High-speed multimedia radio (HSMM), colloquially referred to as the hinternet, is the implementation of wireless data networks over amateur radio frequencies using commercial off-the-shelf (COTS) hardware such as 802.11 access points and D-Star equipment. Licensed amateur radio operators may use amplifiers and specialized antennas to increase the power and coverage of the 802.11 signal.

The name hinternet comes from a combination of the words ham and Internet and can be used to refer to any high speed data network over amateur radio, not just 802.11 networks.
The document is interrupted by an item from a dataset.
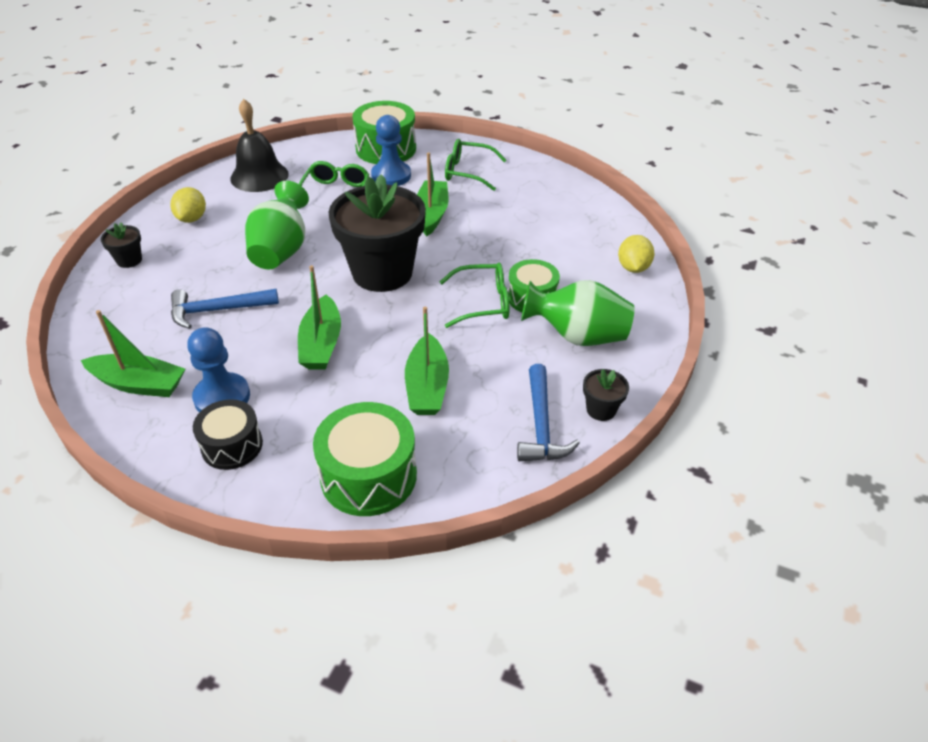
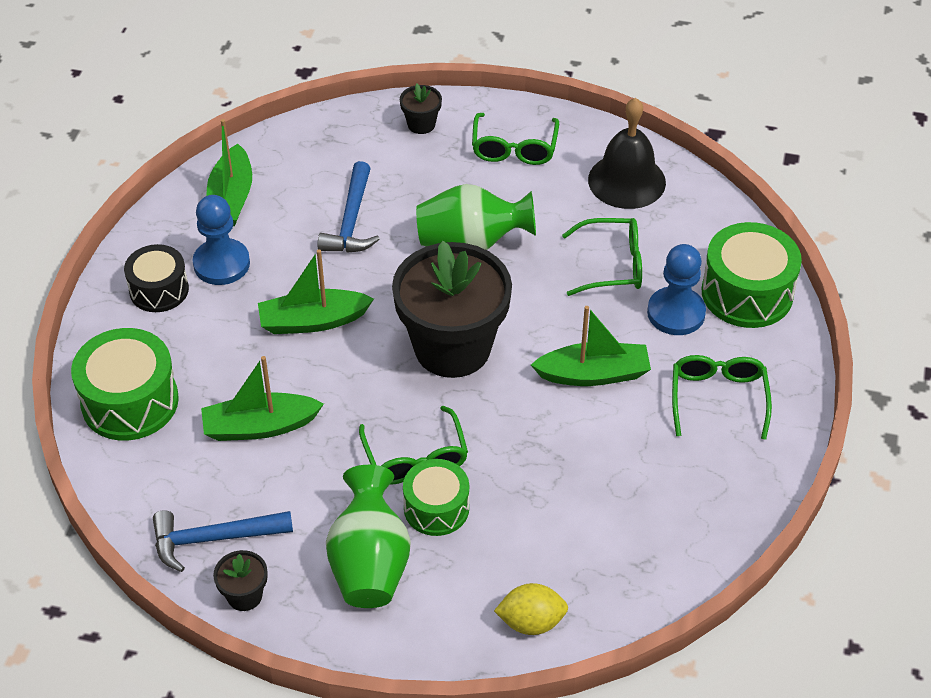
camera: 80 degrees right, 5 degrees up
yellow lemon [170,187,206,223] -> green glasses [472,113,559,165]
blue hammer [171,289,279,329] -> blue hammer turned 150 degrees counterclockwise [318,161,380,253]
The idea behind this implementation is to use the 900 MHz (33 cm), 2.4 GHz (13 cm), 3.4 GHz (9 cm), and 5.8 GHz (5 cm) amateur radio bands under the U.S. Federal Communications Commission (FCC) Part 97 rules (amateur radio service) instead of the Part 15 rules (unlicensed). This enables amateur operators to legally use higher output power for wireless devices and allows for longer-range communications. Such communications can be used to assist in emergency communications and disaster relief operations and in everyday amateur radio communications.

What can it do?

The "hinternet" can support most of the traffic that the Internet currently does, including video chat, voice, instant messaging, the Web (HTTP), file transfer (FTP), and forums. The only differences being that on the hinternet such services are community instead of commercially implemented and the "hinternet" is mostly wireless. The hinternet can even be connected to the Internet and used for "Web surfing", although because of the FCC regulations on permitted content, this is rarely done. Using high gain antennas and amplifiers, reliable long-distance wireless links over many miles are possible and only limited by the radio horizon.